# Looking for suggestions for 2 channel room



## tpaxadpom (Jul 15, 2006)

Finally got my dedicated audio room (seperate from Video) and looking for suggestions. Below you can see some pictures (sorry for the quality).


http://img138.imageshack.us/my.php?image=pict0044fixedgz2.jpg
http://img152.imageshack.us/my.php?image=pict0047fixedww7.jpg
http://img138.imageshack.us/my.php?image=pict0046fixedxu3.jpg
http://img88.imageshack.us/my.php?image=pict0045fixedvs0.jpg

Here are some snapshots of measurements taken with my digital SPL meter (using correction file) and REW software
combined response (2 speakers)
http://img149.imageshack.us/my.php?image=2speakersuf1.jpg
:crying: 
left speaker only
http://img149.imageshack.us/my.php?image=leftspeakertx0.jpg

right speaker only
http://img243.imageshack.us/my.php?image=rightspeakerfc1.jpg
Note: measurements were taken with left closet door open (gives the best results). I haven't tried removing doors yet though. Also I don't have a tripod for SPL meter so I just had it placed on the back of my futon (though the results vary when I move it slightly and I was able to get flatter response. I didn't move it during 2, left and right speaker measurements).

I was playing to build/buy some bass traps but not quite sure how many I need and what would be the optimal place to put them. I don't want my room to be dead (too lively right now), but I definately need to add some bass traps. Is there something on the market that would help me with 30-40Hz bump? I prefer not to add any equalization in my 2 channel room.

Thanks in advance.


----------



## bpape (Sep 14, 2006)

Nice setup. The response is pretty typical and actually not bad considering no sub.

First off a coupl of things. Your seating is back pretty far in the room. I'd pull it forward a bit if you can.
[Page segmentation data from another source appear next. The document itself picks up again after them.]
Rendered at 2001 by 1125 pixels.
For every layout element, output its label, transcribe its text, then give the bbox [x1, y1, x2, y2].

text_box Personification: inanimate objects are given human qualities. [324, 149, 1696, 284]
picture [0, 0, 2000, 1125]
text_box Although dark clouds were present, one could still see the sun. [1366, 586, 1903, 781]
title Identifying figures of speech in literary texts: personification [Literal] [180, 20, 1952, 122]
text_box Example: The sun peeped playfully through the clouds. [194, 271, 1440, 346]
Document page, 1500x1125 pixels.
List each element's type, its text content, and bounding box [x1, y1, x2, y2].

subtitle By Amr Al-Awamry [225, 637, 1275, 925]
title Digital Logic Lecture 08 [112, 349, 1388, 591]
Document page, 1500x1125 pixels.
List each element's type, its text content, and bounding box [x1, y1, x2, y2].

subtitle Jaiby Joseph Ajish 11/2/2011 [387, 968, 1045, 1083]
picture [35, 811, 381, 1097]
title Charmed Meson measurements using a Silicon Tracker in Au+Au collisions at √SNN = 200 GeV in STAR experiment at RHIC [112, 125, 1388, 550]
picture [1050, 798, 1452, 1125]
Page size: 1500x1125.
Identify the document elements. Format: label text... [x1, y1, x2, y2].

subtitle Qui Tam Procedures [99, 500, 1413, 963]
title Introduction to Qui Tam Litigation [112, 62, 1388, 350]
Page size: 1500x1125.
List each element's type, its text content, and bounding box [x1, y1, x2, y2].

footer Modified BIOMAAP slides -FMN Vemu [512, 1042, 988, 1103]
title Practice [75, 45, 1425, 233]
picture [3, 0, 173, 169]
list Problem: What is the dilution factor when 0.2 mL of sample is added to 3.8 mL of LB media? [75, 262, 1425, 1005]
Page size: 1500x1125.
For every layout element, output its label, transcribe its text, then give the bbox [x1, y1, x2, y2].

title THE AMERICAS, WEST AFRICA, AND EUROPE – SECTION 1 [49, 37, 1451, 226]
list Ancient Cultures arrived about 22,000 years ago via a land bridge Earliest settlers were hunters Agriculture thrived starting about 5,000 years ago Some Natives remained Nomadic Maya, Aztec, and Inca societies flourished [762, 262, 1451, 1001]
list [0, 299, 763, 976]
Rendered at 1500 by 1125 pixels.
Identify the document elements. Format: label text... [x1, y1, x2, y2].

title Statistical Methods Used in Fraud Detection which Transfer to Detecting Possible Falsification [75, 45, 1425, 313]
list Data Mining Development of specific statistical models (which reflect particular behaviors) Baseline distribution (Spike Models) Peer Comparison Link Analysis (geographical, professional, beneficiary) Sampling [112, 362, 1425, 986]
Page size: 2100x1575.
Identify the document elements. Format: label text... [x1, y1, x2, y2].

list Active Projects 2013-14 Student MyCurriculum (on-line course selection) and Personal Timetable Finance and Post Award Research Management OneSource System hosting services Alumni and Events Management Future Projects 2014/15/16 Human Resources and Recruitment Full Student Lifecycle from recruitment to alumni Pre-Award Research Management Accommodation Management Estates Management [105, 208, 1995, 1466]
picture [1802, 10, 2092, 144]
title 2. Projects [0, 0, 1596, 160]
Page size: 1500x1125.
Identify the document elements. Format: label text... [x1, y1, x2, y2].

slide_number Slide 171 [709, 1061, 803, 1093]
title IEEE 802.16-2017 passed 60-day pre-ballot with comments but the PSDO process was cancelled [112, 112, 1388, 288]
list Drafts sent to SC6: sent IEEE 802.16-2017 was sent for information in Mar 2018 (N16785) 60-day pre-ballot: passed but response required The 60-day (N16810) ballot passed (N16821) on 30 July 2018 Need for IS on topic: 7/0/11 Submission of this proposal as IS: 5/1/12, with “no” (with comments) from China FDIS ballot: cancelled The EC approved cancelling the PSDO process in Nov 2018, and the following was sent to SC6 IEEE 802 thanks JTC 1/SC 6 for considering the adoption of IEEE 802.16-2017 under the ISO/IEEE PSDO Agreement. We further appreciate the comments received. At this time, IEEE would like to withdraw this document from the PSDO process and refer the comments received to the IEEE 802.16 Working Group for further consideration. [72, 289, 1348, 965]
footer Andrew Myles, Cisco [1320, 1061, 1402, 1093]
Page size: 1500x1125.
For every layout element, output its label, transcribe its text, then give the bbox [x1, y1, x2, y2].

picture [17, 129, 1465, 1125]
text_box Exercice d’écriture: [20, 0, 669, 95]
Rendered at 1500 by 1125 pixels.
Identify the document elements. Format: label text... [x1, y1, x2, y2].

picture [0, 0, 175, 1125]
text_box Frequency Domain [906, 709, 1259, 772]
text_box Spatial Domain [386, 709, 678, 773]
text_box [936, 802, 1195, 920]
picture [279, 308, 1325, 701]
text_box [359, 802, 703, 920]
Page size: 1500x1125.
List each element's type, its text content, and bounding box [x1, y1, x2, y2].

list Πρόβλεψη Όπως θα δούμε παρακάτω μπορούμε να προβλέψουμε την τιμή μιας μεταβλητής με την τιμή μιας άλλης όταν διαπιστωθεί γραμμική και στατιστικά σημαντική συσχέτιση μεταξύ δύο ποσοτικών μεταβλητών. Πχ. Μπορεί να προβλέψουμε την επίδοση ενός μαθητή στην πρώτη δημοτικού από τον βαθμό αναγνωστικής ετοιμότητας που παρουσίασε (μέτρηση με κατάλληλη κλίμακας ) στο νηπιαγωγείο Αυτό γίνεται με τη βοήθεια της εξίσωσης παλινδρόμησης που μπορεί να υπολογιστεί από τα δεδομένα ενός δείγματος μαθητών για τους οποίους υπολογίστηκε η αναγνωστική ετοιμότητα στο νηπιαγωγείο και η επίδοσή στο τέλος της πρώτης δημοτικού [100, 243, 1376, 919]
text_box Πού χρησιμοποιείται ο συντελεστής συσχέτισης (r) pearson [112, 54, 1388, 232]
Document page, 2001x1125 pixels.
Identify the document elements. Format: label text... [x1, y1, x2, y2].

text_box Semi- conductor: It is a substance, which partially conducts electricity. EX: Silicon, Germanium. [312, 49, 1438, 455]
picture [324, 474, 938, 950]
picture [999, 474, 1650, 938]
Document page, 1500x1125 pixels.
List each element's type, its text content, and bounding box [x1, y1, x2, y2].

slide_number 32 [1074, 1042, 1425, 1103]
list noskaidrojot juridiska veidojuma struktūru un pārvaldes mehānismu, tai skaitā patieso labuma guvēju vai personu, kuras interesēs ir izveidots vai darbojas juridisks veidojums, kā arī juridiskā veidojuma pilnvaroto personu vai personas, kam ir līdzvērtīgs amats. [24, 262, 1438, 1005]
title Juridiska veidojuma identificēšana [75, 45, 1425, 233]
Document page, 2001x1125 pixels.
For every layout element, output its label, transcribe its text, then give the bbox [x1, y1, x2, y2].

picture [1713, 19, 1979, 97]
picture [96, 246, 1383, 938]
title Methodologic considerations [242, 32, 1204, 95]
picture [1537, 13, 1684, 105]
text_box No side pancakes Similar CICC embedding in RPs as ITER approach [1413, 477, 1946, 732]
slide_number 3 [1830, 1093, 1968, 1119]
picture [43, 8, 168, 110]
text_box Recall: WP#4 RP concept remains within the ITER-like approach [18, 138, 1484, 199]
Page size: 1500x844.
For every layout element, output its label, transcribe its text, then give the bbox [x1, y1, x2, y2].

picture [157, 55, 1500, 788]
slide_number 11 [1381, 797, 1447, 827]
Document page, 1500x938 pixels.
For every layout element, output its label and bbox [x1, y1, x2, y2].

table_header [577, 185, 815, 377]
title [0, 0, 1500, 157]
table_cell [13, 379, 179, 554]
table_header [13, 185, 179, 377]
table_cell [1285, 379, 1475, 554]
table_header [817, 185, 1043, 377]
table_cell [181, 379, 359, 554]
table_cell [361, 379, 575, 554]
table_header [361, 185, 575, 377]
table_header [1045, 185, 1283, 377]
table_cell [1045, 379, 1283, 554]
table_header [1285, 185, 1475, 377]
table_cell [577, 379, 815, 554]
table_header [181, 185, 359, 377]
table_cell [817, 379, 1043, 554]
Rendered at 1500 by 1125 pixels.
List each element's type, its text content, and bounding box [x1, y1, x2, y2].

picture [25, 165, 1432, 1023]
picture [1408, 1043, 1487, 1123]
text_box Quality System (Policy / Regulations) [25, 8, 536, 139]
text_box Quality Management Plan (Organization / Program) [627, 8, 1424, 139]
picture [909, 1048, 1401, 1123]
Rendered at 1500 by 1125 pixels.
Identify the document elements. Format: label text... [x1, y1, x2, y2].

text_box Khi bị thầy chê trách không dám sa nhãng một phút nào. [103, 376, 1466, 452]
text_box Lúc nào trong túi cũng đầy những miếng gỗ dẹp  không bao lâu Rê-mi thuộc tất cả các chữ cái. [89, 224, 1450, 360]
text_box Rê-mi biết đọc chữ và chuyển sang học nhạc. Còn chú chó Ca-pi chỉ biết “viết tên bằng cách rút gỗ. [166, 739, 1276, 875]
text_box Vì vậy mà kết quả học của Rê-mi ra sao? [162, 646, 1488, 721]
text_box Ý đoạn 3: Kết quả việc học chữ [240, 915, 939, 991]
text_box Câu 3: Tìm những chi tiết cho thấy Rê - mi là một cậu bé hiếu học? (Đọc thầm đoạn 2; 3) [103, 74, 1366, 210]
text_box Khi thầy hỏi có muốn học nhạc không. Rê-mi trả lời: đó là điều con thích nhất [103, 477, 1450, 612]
Looks like you have more than enough space behind the speakers - we need to balance both. May need to work in a couple of panels behind the speakers to smooth the SBIR response now - and more likely if you push them back a little.

Have you tried the other side of the closet door? That's actually closer to the corner - may actually want to do both. I'd think about may be leaving the doors on but putting a couple absorbers plus a bunch of sleeping bags, etc. in there for damping. 

The tubes you have in the corner will help some with focusing effects of a corner but aren't near large enough to do anything in the bass region. If you're wanting a tube shape, plan on more like a 20" diameter.

Bryan


----------



## Otto (May 18, 2006)

Hi there, tpaxadpom,

System looks pretty good, and I'll agree with Bryan on his disussion. However, I might suggest getting your system more "in front" of your listening position by either moving it out, or rotating the futon. I drew it in your pic, as attached. 

Good luck!


----------



## tpaxadpom (Jul 15, 2006)

Bryan,

thanks a lot for the tips. I've tried moving speakers quite a bit. Originally I had my speakers about 1 inch closer to the back wall when I initially installed them. Then later on I did some measurements and have them moved to where they are now. And then I discovered that closing and opening my closet doors have more effect on frequency response then moving my speakers +/- 10 inches. If I move my couch toward the center of the room 30-40 Hz bump will be more pronounced and frequency response sag in 50-60 Hz range will show up (assuming no change in speaker placement). I had some luggage in the closet from our Hawaii trip and it did make a difference!
Bryan, did you guys just raised the price on your traps? Do you think I will be better off with 244 traps or 242 along the side walls? WAF isn't a big concern in this room, but still important to me. 4 inch panels perhaps will make my room too dead. The room is pretty lively especially on the same axis with speakers and behind them. I thought about gettng 2 traps per each wall (not including the back wall were the closet is) to absorb first reflections but they have to be placed next to each other. Maybe one will do it and I should move the other one farther out. I wouldn't want to place them horizontally since it's going to look kind of awkward. I plan on adding curtains and heavy drapes. And perhaps just get by with Auralex wedgies on the ceiling. 
Also, do you guys know why Auralex SonoSuede panels are so pricey? http://www.auralex.com/guides/SonoSuede_HT-Specs.pdf I guess they are not based on fiberglass.

Otto,

great tip! I was kind of expecting to hear something regarding my boombox when I was uploading that picture. Too bad they don't make them like this anymore... it's an IPOD age.


----------



## bpape (Sep 14, 2006)

Good guess on the priciness - they are fiberglass bases AFAIK. 

Not sure what you mean about the 4" panels making the room too dead. They'll do no more in the mids and highs than a 1 or 2" panel - it's all extra in the bottom.

I'd likely try a pair of Tri Traps in the front corners, 2 242's behind the speakers, and 2 242's on each side wall for reflections. 

Yes - the price did go up. The cost of the materials has gone up, wood, cloth, boxes, energy, etc. IMO, they're still a bargain.

Bryan


----------